I have created a native interface in conky to talk to an OctoPrint server and display the data. You can check it out here. There was a previous solution that was implemented in javascript, and relied on on launching an instance of node.js to run a script and return each value. This implementation is written in c++, and integrated directly into conky. It also leverages conky's multi-threaded curl capabilities. This means that conky can make asynchronous, periodic queries to the server, and recycle the result for multiple fields. As such it won't hang if your OctoPrint server goes offline, and won't make unnecessary queries for data that was already delivered as part of a previous query. You can also connect to multiple servers, in case you have multiple printers. The multi-server setup does require generating a perfect JSON string in your conky config, but in theory you could monitor an entire print farm this way. I have also made a pull request to integrate this into the upstream conky source.
Very cool. Do you have any screenshots? Might give a better idea of what all is available to be able to do.
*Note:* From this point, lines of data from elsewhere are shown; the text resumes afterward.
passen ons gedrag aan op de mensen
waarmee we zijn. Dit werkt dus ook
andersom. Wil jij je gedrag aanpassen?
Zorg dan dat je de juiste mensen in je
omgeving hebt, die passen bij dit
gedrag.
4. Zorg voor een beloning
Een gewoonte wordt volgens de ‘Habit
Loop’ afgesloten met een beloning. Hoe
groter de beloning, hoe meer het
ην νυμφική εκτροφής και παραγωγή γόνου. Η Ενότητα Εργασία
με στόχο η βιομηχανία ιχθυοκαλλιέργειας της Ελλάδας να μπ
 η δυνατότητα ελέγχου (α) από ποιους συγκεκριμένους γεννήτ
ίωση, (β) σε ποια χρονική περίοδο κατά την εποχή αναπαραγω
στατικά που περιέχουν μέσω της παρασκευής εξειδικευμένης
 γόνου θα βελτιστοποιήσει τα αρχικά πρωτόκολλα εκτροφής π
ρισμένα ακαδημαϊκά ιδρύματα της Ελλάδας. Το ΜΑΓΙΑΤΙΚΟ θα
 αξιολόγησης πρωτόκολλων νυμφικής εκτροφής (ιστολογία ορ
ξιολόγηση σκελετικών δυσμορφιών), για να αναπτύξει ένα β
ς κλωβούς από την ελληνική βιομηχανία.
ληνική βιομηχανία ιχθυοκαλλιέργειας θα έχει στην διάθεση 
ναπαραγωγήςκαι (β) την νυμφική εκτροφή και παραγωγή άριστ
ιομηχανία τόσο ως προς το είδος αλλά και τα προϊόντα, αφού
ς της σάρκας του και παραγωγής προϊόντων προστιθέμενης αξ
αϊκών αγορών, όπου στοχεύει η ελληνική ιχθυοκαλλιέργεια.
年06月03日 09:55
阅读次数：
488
This is a screenshot from a very verbose conky config pulling from a single printer. It's not very pretty, but it shows a fairly complete set of the data available. The horizontal bars are for the target and actual temperatures, so you can get a visual comparison when the printer is running. The graphs show temperature history data. Not visible in the picture, but they are color coded to be red when the temperature is high, and blue when the temperature is low. The scale of the graphs and bars can be customized to values sensible for your own printer hardware.
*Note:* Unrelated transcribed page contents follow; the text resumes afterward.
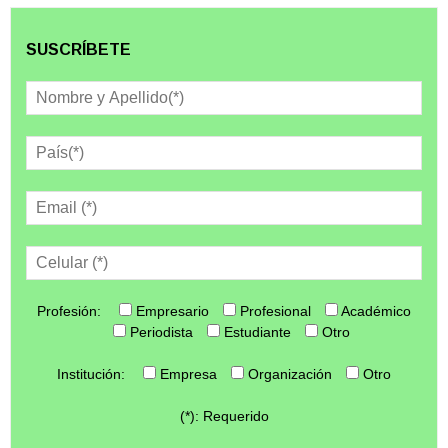
SUSCRÍBETE
Profesión:
Empresario
Profesional
Académico
Periodista
Estudiante
Otro
Institución:
Empresa
Organización
Otro
(*): Requerido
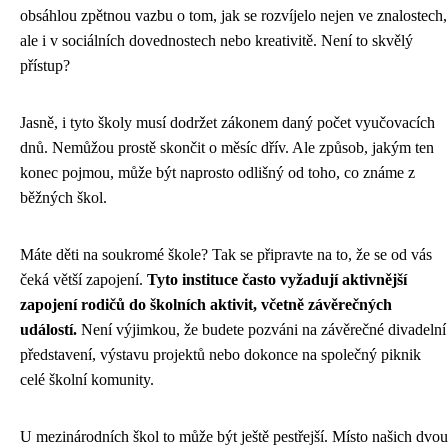
obsáhlou zpětnou vazbu o tom, jak se rozvíjelo nejen ve znalostech,
ale i v sociálních dovednostech nebo kreativitě. Není to skvělý
přístup?
Jasně, i tyto školy musí dodržet zákonem daný počet vyučovacích
dnů. Nemůžou prostě skončit o měsíc dřív. Ale způsob, jakým ten
konec pojmou, může být naprosto odlišný od toho, co známe z
běžných škol.
Máte děti na soukromé škole? Tak se připravte na to, že se od vás
čeká větší zapojení.
Tyto instituce často vyžadují aktivnější
zapojení rodičů do školních aktivit, včetně závěrečných
událostí.
Není výjimkou, že budete pozváni na závěrečné divadelní
představení, výstavu projektů nebo dokonce na společný piknik
celé školní komunity.
U mezinárodních škol to může být ještě pestřejší. Místo našich dvou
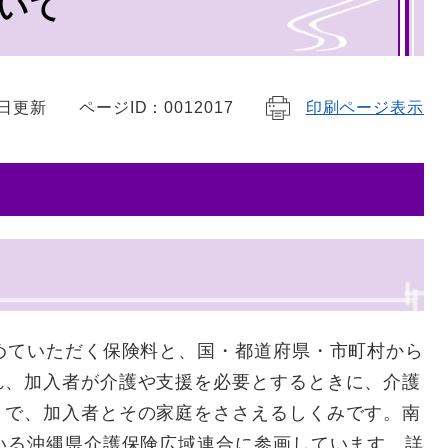
いて
7日更新
ページID：0012017
印刷ページ表示
めていただく保険料と、国・都道府県・市町村から
れ、加入者が介護や支援を必要とするときに、介護
とで、加入者とその家庭をささえるしくみです。南
いる沖縄県介護保険広域連合に参画しています。詳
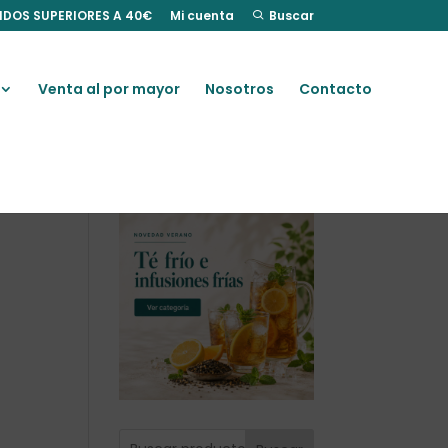
IDOS SUPERIORES A 40€
Mi cuenta
Buscar
Venta al por mayor
Nosotros
Contacto
e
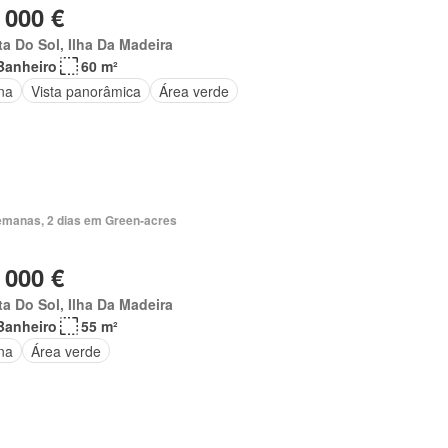
 000 €
a Do Sol, Ilha Da Madeira
Banheiro
60 m²
na
Vista panorâmica
Área verde
emanas, 2 dias em Green-acres
 000 €
a Do Sol, Ilha Da Madeira
Banheiro
55 m²
na
Área verde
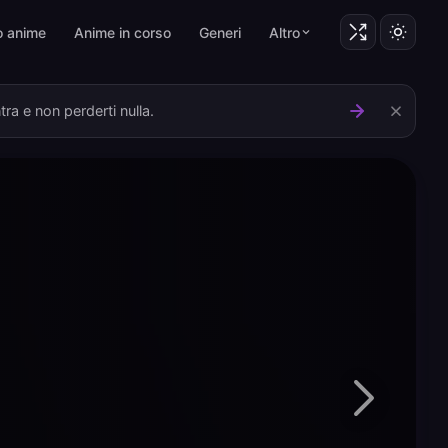
o anime
Anime in corso
Generi
Altro
ra e non perderti nulla.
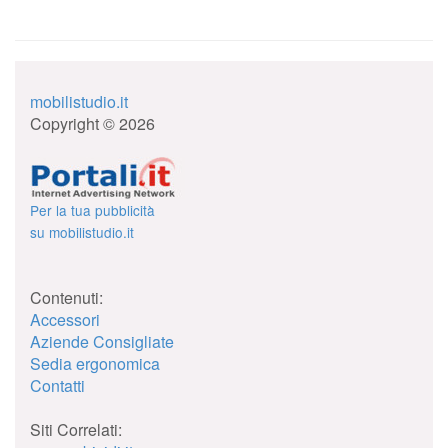
mobilistudio.it
Copyright © 2026
Per la tua pubblicità
su mobilistudio.it
Contenuti:
Accessori
Aziende Consigliate
Sedia ergonomica
Contatti
Siti Correlati:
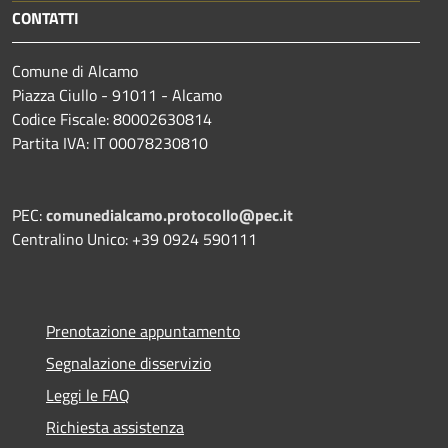
CONTATTI
Comune di Alcamo
Piazza Ciullo - 91011 - Alcamo
Codice Fiscale: 80002630814
Partita IVA: IT 00078230810
PEC:
comunedialcamo.protocollo@pec.it
Centralino Unico: +39 0924 590111
Prenotazione appuntamento
Segnalazione disservizio
Leggi le FAQ
Richiesta assistenza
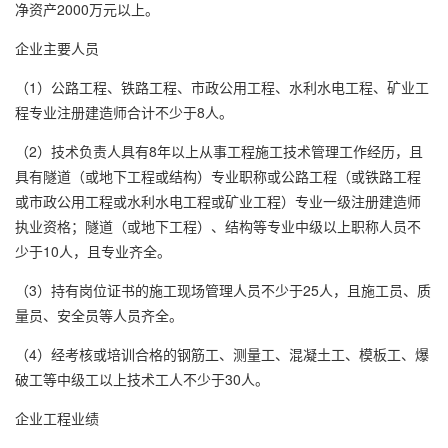
净资产2000万元以上。
企业主要人员
（1）公路工程、铁路工程、市政公用工程、水利水电工程、矿业工
程专业注册建造师合计不少于8人。
（2）技术负责人具有8年以上从事工程施工技术管理工作经历，且
具有隧道（或地下工程或结构）专业职称或公路工程（或铁路工程
或市政公用工程或水利水电工程或矿业工程）专业一级注册建造师
执业资格；隧道（或地下工程）、结构等专业中级以上职称人员不
少于10人，且专业齐全。
（3）持有岗位证书的施工现场管理人员不少于25人，且施工员、质
量员、安全员等人员齐全。
（4）经考核或培训合格的钢筋工、测量工、混凝土工、模板工、爆
破工等中级工以上技术工人不少于30人。
企业工程业绩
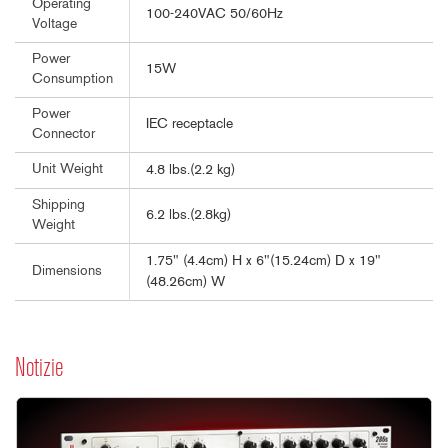
Operating
100-240VAC 50/60Hz
Voltage
Power
15W
Consumption
Power
IEC receptacle
Connector
Unit Weight
4.8 lbs.(2.2 kg)
Shipping
6.2 lbs.(2.8kg)
Weight
1.75" (4.4cm) H x 6"(15.24cm) D x 19"
Dimensions
(48.26cm) W
Notizie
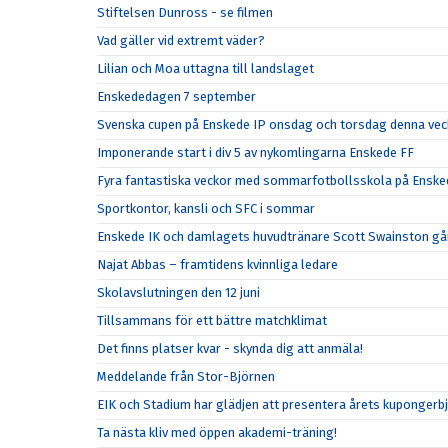
Stiftelsen Dunross - se filmen
Vad gäller vid extremt väder?
Lilian och Moa uttagna till landslaget
Enskededagen 7 september
Svenska cupen på Enskede IP onsdag och torsdag denna vec
Imponerande start i div 5 av nykomlingarna Enskede FF
Fyra fantastiska veckor med sommarfotbollsskola på Enske
Sportkontor, kansli och SFC i sommar
Enskede IK och damlagets huvudtränare Scott Swainston går
Najat Abbas – framtidens kvinnliga ledare
Skolavslutningen den 12 juni
Tillsammans för ett bättre matchklimat
Det finns platser kvar - skynda dig att anmäla!
Meddelande från Stor-Björnen
EIK och Stadium har glädjen att presentera årets kupongerb
Ta nästa kliv med öppen akademi-träning!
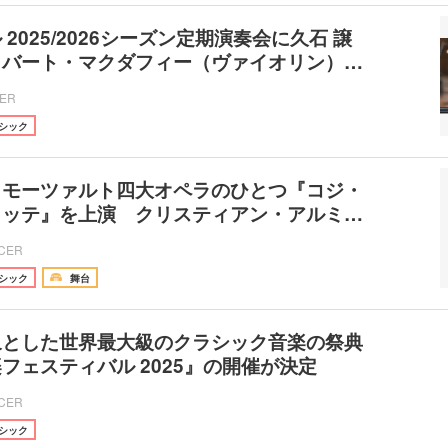
2025/2026シーズン定期演奏会に久石 譲
ロバート・マクダフィー（ヴァイオリン）…
CER
シック
、モーツァルト四大オペラのひとつ『コジ・
ゥッテ』を上演 クリスティアン・アルミ…
ICER
シック
舞台
象とした世界最大級のクラシック音楽の祭典
フェスティバル 2025』の開催が決定
ICER
シック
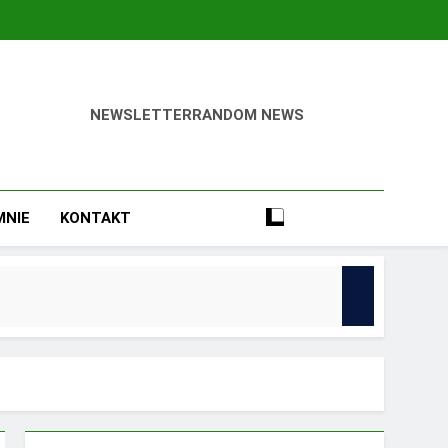
NEWSLETTER
RANDOM NEWS
ca Odnieść Sukces!
MNIE
KONTAKT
This is my day to day config, which is much more concise and pulls data from both printers.
Of course, it's conky so you can lay it out and pretty it up however you want for your own theme.
Trying to figure out the point since all that info is available directly on the Octoprint screen. And octoprint can be accessed remotely on the same network and with a simple plugin from anywhere.
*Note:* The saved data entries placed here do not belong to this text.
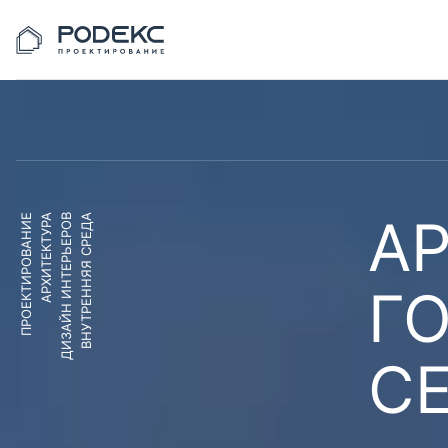
АР
ПРОЕКТИРОВАНИЕ
АРХИТЕКТУРА
ДИЗАЙН ИНТЕРЬЕРОВ
ВНУТРЕННЯЯ СРЕДА
Г
С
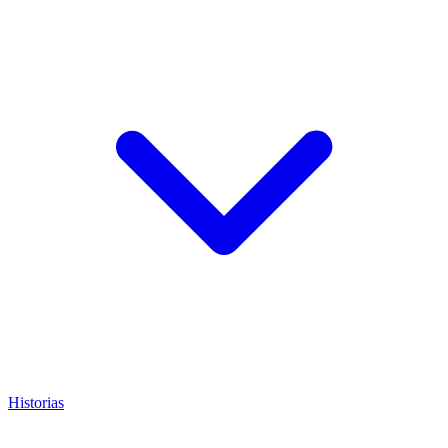
Historias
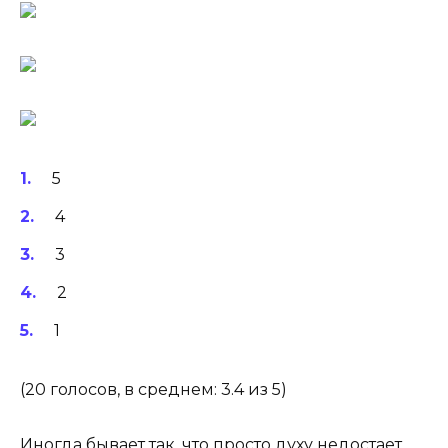
5
4
3
2
1
(20 голосов, в среднем: 3.4 из 5)
Иногда бывает так, что просто духу недостает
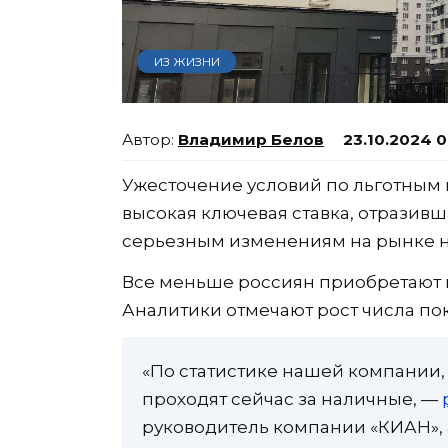
ИЗ ЖИЗНИ
Владимир Белов
23.10.2024 
Ужесточение условий по льготным
высокая ключевая ставка, отразивш
серьезным изменениям на рынке 
Все меньше россиян приобретают 
Аналитики отмечают рост числа по
«По статистике нашей компании,
проходят сейчас за наличные, —
руководитель компании «КИАН»,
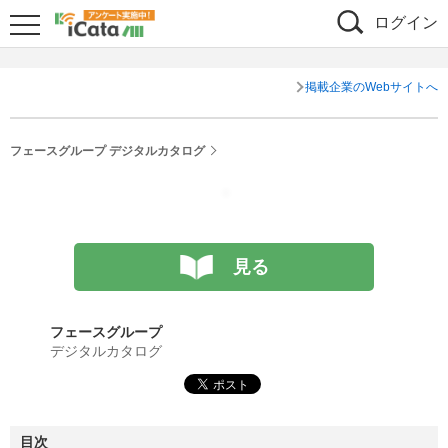
ログイン
掲載企業のWebサイトへ
フェースグループ デジタルカタログ
見る
フェースグループ
デジタルカタログ
目次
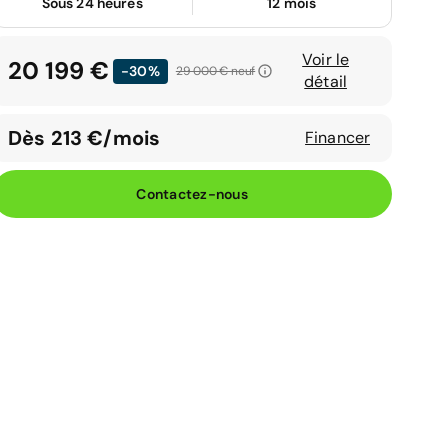
Sous 24 heures
12 mois
Voir le
20 199 €
-30%
29 000 €
neuf
détail
Dès 213 €/mois
Financer
Contactez-nous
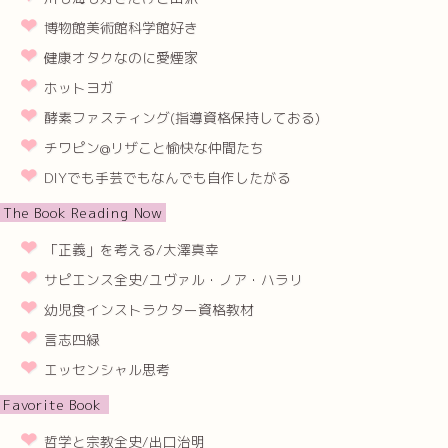
博物館美術館科学館好き
健康オタクなのに愛煙家
ホットヨガ
酵素ファスティング(指導資格保持しておる)
チワピン@リザこと愉快な仲間たち
DIYでも手芸でもなんでも自作したがる
The Book Reading Now
「正義」を考える/大澤真幸
サピエンス全史/ユヴァル・ノア・ハラリ
幼児食インストラクター資格教材
言志四緑
エッセンシャル思考
Favorite Book
哲学と宗教全史/出口治明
I always have a detailed conky instance on my computers, so it makes sense to embed the information into my always on, always available data center. The other thing, and maybe I should have mentioned this earlier, is that conky can run in a console, without X11. I can attach a small TFT screen to my OctoPrint server and dump system + octoprint stats to the terminal via conky-cli, and save the resources normally consumed by X11/Wayland.
It's point is just the same as any other OctoPrint interface - same data, different place, different look. Like OctoDash on your touchscreen, or OctoApp on your phone. Or maybe the monitoring panel in Cura, the same data is also shown in OctoFarm if you run that.